With barely an official confirmation, the UAE will attend the Annapolis peace conference in the US. The UAE was a part of the Arab League decision last Friday to attend the peace conference at foreign ministry level. However it is not a part of the 12+1 Arab Committee designated at the May 07 Arab League summit in Riyadh to follow up on the relaunch of the Arab (Saudi) Peace Plan. The UAE was invited by the US to attend the conference at Annapolis, along with 39 other countries and organisations, including a number of other Arab states not represented in the 12+1 Arab Committee. The UAE is also a member of the US-promoted "Arab Quartet" with Saudi, Egypt and Jordan, but had kept schtoom over whether it would be represented at the US-hosted peace conference beginning Tuesday 27th November (see also my "UAE and Mid East Peace" posting below). In the usual fashion, the UAE has waited for the "Arab cover" that the Arab League summit meeting provided before it responded to the private urgings of US officials and of course Mr Blair, the special mid-east peace envoy appointed by the awesome foursome of the US, EU, UN and Russia. Now replete with such "ideological" niceties, the UAE, like big brother Saudi, can travel to the ball in the US having backpocketed the soothing balm of "Arab unity" and support for the "Palestinian brethren", and having played their part in ensuring that Syria was not left on the shelf, even if no-one is really that interested in trying to make them a full partner in the process.

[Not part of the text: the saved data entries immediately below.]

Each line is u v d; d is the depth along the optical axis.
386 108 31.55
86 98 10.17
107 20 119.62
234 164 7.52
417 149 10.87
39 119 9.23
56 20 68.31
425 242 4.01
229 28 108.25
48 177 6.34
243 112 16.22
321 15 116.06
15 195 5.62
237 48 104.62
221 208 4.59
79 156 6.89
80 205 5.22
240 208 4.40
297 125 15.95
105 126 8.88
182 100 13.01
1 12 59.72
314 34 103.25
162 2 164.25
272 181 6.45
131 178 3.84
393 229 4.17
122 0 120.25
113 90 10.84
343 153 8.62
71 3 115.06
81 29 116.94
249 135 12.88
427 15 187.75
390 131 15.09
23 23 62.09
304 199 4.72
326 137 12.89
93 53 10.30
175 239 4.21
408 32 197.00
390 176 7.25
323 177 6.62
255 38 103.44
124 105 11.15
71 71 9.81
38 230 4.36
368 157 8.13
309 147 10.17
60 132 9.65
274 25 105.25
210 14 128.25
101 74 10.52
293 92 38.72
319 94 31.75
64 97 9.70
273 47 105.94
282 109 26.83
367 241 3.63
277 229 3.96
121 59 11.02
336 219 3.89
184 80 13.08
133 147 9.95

The UAE knows that the journey from Madrid back in 1991, to the Arab Quartet formed last year, has put it in a potentially more exposed position on the Palestine Question than hiding, virgin-like, behind the vanity partition that the shibboleths of "Arab solidarity" allow. A UAE ex-minister told me recently that the Arab Quartet was founded as a "facilitator" for the peace process, and that it is pushing (via the US) for "light at the end of the tunnel" for the Palestinians. If the conference in the US leads to any meaningful interim steps on the ground (ala the resurrected "Roadmap"), and serious efforts at resolving final status issues between Israel and the Palestinians, then the Saudis and the UAE know that they will be expected by the US to meet with Israel periodically at such international summits in order to give their blessing to progress and Palestinian compromise, and to hold out a clearer vision to Israel of what (a fuller) normalisation will look like. Moving from Annapolis to a kind of interim recognition of Israel of the type seen on the part of Qatar, Oman and Morocco is not on the cards for the UAE or Saudi. However the more they have to share a table with Israel, the more a kind of semi-normalisation will have been reached. Short of premature handshakes, much less trips to Jerusalem to meet Israeli officials, this kind of engagement is realistic, and, potentially, helpful in terms of resolving over 100 years of blood and tears.
Interesting. I thought it was just a last minute scramble by Bush and Condi to extract some PR credibility from the multiple car crash of their administration while the Arab states put on a show of strength against the Persian Boys Brigade.